Op 19 juni dit jaar vertrok ik naar Livingstone (Zambia) om vijf weken mee te werken aan een bouwproject dat in het teken stond van duurzaamheid. Ik wilde kennis maken met Afrika en de (on)mogelijkheden van duurzame ontwikkeling in de praktijk ervaren. De organisatie waarmee ik in zee ging, focust op community development: de gehele gemeenschap op meerdere vlakken ondersteunen en ontwikkelen zodat ze uiteindelijk op eigen benen kan staan. Omdat de ondersteuning zo breed is, werkt iedere vrijwilliger aan één hoofdproject en is verder inzetbaar op diverse nevenprojecten.

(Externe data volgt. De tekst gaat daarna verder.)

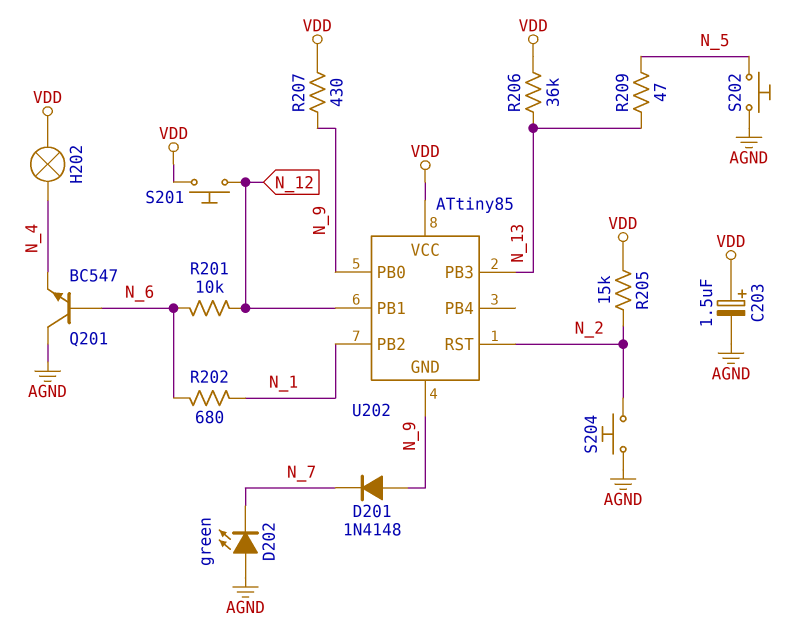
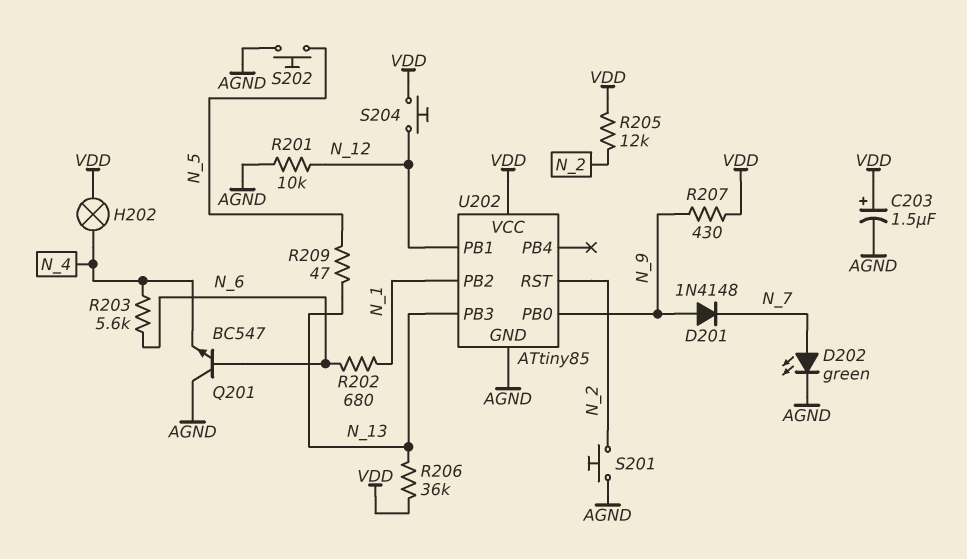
D202: LED green (A AGND, K N_7) -> LED green (A N_7, K AGND)
R201: 10k (N_6, N_12) -> 10k (AGND, N_12)
R203: none -> 5.6k (N_4, N_6)
R205: 15k (N_2, VDD) -> 12k (N_2, VDD)
S201: button (N_12, VDD) -> button (AGND, N_2)
S204: button (AGND, N_2) -> button (N_12, VDD)
U202 pin GND: N_9 -> AGND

Denk aan buitenschoolse wiskunde en klasjes Engels, een middag knutselen, op bezoek in het ouderentehuis, leesles voor analfabeten.

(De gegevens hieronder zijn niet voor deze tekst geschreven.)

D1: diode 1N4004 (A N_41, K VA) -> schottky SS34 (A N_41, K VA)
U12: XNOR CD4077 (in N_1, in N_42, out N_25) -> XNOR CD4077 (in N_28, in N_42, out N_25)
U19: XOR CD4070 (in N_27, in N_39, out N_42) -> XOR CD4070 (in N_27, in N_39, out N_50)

Mijn hoofdproject draaide om de toepassing van Eco-Bricks (plastic flessen met afval erin als bouwstenen) en paste goed in het duurzaamheidsplaatje. Een aantal middagen en avonden besteedde ik met andere vrijwilligers aan het maken van de EcoBricks, die we vervolgens gebruikten voor het muurtje rondom een composthoop. De meeste tijd bracht ik echter door bij de Libuyu Community School, waar we onder leiding van een vakkundige lokale bewoner een extra klaslokaal bouwden, zodat meer kinderen tegelijk les konden krijgen.
Ik verbleef met ongeveer 25 andere vrijwilligers in een backpackers hostel net buiten het centrum van Livingstone, waar de organisatie een ‘vrijwilligershuis’ bezat. Er waren zo’n tien stafleden, onder wie acht locals. Vier van hen coördineerden de projecten, de anderen traden op als chauffeur, kok, bouwexpert of tolk.